(Excerpted passage):
In the present preferred embodiment, the rocker shaft 17 includes
outer rocker shafts 21A to 21D and an inner rocker shaft 23 that
penetrates the axial center portions of the outer rocker shafts 21A
to 21D. The outer rocker shaft 21A is used for the first cylinder
#1, and the slider 15 of the drive unit 13 is connected to the
outer rocker shaft 21A. The outer rocker shaft 21B is used for the
third cylinder #3. The outer rocker shaft 21C is used for the fifth
cylinder #5. The outer rocker shaft 21D is used for the seventh
cylinder #7.
The outer rocker shaft 21A for the first cylinder #1 is movable in
the axial direction together with the two rocker arms 4 of the
first cylinder #1. The outer rocker shaft 21D for the seventh
cylinder #7 is movable in the axial direction together with the two
rocker arms 4 of the seventh cylinder #7. The outer rocker shaft
21B for the third cylinder #3 and the outer rocker shaft 21C for
the fifth cylinder #5 are attached to the cylinder head 5 such that
these shafts cannot move in their axial directions.
The inner rocker shaft 23 is connected to the outer rocker shaft
21A for the first cylinder #1 and to the outer rocker shaft 21D for
the seventh cylinder #7 so as not to be moved in its axial
direction. The inner rocker shaft 23 movably penetrates the axial
center portions of the outer rocker shaft 21B for the third
cylinder #3 and the axial center portion of the outer rocker shaft
21C for the fifth cylinder #5.
In other words, the rocker shaft 17 is arranged so that a thrust
force is transmitted to the outer rocker shaft 21D for the seventh
cylinder #7 through the inner rocker shaft 23 from the outer rocker
shaft 21A for the first cylinder #1 to which the slider 15 of the
drive unit 13 is connected.

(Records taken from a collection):
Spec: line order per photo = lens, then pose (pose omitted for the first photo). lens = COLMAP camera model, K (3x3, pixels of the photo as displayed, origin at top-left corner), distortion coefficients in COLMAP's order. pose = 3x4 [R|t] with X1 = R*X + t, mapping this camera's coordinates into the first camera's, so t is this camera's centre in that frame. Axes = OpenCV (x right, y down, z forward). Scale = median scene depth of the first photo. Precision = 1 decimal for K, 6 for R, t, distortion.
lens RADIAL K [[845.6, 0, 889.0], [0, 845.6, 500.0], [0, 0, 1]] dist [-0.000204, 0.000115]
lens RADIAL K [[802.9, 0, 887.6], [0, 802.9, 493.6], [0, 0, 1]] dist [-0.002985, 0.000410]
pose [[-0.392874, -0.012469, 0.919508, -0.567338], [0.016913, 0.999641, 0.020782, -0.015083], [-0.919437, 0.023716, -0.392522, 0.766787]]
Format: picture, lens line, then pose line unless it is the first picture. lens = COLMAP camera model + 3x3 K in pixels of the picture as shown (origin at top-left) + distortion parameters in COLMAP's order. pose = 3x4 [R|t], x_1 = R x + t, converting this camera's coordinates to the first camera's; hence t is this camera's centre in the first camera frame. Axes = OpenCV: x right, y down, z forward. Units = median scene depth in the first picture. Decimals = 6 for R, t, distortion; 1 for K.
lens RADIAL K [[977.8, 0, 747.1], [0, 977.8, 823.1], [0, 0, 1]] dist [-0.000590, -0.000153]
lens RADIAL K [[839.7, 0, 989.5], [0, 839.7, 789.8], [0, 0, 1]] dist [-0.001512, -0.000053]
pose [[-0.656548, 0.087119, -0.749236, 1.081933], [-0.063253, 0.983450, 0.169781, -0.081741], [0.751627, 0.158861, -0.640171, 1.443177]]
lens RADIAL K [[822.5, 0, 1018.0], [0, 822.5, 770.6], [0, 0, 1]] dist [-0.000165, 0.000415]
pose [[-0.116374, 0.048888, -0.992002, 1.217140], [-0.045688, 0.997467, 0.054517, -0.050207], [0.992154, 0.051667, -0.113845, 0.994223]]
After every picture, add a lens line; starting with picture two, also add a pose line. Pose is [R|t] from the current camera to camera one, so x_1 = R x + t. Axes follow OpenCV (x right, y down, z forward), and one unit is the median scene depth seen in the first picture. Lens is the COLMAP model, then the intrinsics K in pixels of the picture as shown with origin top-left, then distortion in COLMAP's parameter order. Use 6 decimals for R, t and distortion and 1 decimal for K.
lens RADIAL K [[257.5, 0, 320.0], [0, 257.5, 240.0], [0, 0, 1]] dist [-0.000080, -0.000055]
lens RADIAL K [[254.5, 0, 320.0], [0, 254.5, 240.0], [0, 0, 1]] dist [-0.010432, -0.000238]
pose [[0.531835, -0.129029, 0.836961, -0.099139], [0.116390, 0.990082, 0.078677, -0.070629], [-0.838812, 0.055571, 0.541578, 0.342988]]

(Work order):
Please write out the rocker shaft passage again, beginning at the words "The inner rocker shaft 23 is" and stopping after "fifth cylinder #5.", and switch "inner rocker shaft" to "central rocker shaft" wherever it occurs.

(Response):
The central rocker shaft 23 is connected to the outer rocker shaft
21A for the first cylinder #1 and to the outer rocker shaft 21D for
the seventh cylinder #7 so as not to be moved in its axial
direction. The central rocker shaft 23 movably penetrates the axial
center portions of the outer rocker shaft 21B for the third
cylinder #3 and the axial center portion of the outer rocker shaft
21C for the fifth cylinder #5.